Problem statement: Rename "segments" to "slices" throughout the records below, and give all of them again with nothing else changed.

Figure understanding tasks:
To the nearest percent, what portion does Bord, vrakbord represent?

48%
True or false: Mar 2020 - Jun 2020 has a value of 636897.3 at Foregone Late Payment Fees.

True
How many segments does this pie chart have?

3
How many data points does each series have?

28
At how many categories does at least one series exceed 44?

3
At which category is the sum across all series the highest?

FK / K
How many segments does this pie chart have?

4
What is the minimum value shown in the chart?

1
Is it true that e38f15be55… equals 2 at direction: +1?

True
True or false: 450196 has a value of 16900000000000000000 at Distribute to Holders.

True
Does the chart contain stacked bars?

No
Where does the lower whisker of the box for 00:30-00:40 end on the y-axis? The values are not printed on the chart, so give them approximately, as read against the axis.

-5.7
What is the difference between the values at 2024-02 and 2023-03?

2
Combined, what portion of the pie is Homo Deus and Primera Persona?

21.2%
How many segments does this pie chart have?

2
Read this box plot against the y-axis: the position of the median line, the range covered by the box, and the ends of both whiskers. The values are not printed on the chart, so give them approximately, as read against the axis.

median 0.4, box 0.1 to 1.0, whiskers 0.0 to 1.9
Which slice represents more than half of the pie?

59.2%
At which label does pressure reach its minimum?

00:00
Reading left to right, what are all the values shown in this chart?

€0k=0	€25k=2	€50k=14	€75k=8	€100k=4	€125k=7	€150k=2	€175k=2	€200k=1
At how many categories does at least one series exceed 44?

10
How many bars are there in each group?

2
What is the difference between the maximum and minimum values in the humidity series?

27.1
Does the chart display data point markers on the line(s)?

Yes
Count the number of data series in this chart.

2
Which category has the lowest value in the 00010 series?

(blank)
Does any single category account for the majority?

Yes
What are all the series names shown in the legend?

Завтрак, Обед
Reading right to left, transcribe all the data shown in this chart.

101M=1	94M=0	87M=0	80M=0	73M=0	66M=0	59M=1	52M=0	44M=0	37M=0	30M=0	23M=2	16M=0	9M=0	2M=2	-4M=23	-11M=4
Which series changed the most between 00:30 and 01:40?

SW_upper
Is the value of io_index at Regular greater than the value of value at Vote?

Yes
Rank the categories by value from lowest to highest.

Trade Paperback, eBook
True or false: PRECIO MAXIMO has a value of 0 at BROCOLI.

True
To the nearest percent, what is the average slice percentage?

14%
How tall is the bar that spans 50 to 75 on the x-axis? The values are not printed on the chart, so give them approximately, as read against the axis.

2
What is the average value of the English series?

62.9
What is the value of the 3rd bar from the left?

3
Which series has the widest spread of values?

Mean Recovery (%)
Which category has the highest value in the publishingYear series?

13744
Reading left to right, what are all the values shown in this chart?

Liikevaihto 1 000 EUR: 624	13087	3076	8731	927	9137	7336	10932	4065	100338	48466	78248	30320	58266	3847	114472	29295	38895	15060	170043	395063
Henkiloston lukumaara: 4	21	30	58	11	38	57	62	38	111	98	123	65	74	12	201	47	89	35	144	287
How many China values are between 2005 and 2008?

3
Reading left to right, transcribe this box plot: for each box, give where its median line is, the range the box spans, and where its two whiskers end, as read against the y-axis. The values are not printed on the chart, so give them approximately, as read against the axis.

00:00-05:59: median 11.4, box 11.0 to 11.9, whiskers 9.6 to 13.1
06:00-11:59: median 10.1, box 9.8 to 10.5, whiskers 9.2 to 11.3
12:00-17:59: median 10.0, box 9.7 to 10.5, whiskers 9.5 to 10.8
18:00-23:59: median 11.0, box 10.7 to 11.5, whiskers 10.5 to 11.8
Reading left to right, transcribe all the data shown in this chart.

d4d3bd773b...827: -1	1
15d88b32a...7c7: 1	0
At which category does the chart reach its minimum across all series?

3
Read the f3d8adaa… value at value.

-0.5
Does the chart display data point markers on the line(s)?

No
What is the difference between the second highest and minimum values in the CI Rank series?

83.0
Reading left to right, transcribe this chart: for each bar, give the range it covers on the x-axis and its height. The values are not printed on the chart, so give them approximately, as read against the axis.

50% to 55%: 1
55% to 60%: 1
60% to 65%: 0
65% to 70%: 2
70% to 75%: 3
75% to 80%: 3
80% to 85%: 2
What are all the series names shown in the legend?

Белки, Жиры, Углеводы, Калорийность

Your solution:
To the nearest percent, what portion does Bord, vrakbord represent?

48%
True or false: Mar 2020 - Jun 2020 has a value of 636897.3 at Foregone Late Payment Fees.

True
How many slices does this pie chart have?

3
How many data points does each series have?

28
At how many categories does at least one series exceed 44?

3
At which category is the sum across all series the highest?

FK / K
How many slices does this pie chart have?

4
What is the minimum value shown in the chart?

1
Is it true that e38f15be55… equals 2 at direction: +1?

True
True or false: 450196 has a value of 16900000000000000000 at Distribute to Holders.

True
Does the chart contain stacked bars?

No
Where does the lower whisker of the box for 00:30-00:40 end on the y-axis? The values are not printed on the chart, so give them approximately, as read against the axis.

-5.7
What is the difference between the values at 2024-02 and 2023-03?

2
Combined, what portion of the pie is Homo Deus and Primera Persona?

21.2%
How many slices does this pie chart have?

2
Read this box plot against the y-axis: the position of the median line, the range covered by the box, and the ends of both whiskers. The values are not printed on the chart, so give them approximately, as read against the axis.

median 0.4, box 0.1 to 1.0, whiskers 0.0 to 1.9
Which slice represents more than half of the pie?

59.2%
At which label does pressure reach its minimum?

00:00
Reading left to right, what are all the values shown in this chart?

€0k=0	€25k=2	€50k=14	€75k=8	€100k=4	€125k=7	€150k=2	€175k=2	€200k=1
At how many categories does at least one series exceed 44?

10
How many bars are there in each group?

2
What is the difference between the maximum and minimum values in the humidity series?

27.1
Does the chart display data point markers on the line(s)?

Yes
Count the number of data series in this chart.

2
Which category has the lowest value in the 00010 series?

(blank)
Does any single category account for the majority?

Yes
What are all the series names shown in the legend?

Завтрак, Обед
Reading right to left, transcribe all the data shown in this chart.

101M=1	94M=0	87M=0	80M=0	73M=0	66M=0	59M=1	52M=0	44M=0	37M=0	30M=0	23M=2	16M=0	9M=0	2M=2	-4M=23	-11M=4
Which series changed the most between 00:30 and 01:40?

SW_upper
Is the value of io_index at Regular greater than the value of value at Vote?

Yes
Rank the categories by value from lowest to highest.

Trade Paperback, eBook
True or false: PRECIO MAXIMO has a value of 0 at BROCOLI.

True
To the nearest percent, what is the average slice percentage?

14%
How tall is the bar that spans 50 to 75 on the x-axis? The values are not printed on the chart, so give them approximately, as read against the axis.

2
What is the average value of the English series?

62.9
What is the value of the 3rd bar from the left?

3
Which series has the widest spread of values?

Mean Recovery (%)
Which category has the highest value in the publishingYear series?

13744
Reading left to right, what are all the values shown in this chart?

Liikevaihto 1 000 EUR: 624	13087	3076	8731	927	9137	7336	10932	4065	100338	48466	78248	30320	58266	3847	114472	29295	38895	15060	170043	395063
Henkiloston lukumaara: 4	21	30	58	11	38	57	62	38	111	98	123	65	74	12	201	47	89	35	144	287
How many China values are between 2005 and 2008?

3
Reading left to right, transcribe this box plot: for each box, give where its median line is, the range the box spans, and where its two whiskers end, as read against the y-axis. The values are not printed on the chart, so give them approximately, as read against the axis.

00:00-05:59: median 11.4, box 11.0 to 11.9, whiskers 9.6 to 13.1
06:00-11:59: median 10.1, box 9.8 to 10.5, whiskers 9.2 to 11.3
12:00-17:59: median 10.0, box 9.7 to 10.5, whiskers 9.5 to 10.8
18:00-23:59: median 11.0, box 10.7 to 11.5, whiskers 10.5 to 11.8
Reading left to right, transcribe all the data shown in this chart.

d4d3bd773b...827: -1	1
15d88b32a...7c7: 1	0
At which category does the chart reach its minimum across all series?

3
Read the f3d8adaa… value at value.

-0.5
Does the chart display data point markers on the line(s)?

No
What is the difference between the second highest and minimum values in the CI Rank series?

83.0
Reading left to right, transcribe this chart: for each bar, give the range it covers on the x-axis and its height. The values are not printed on the chart, so give them approximately, as read against the axis.

50% to 55%: 1
55% to 60%: 1
60% to 65%: 0
65% to 70%: 2
70% to 75%: 3
75% to 80%: 3
80% to 85%: 2
What are all the series names shown in the legend?

Белки, Жиры, Углеводы, Калорийность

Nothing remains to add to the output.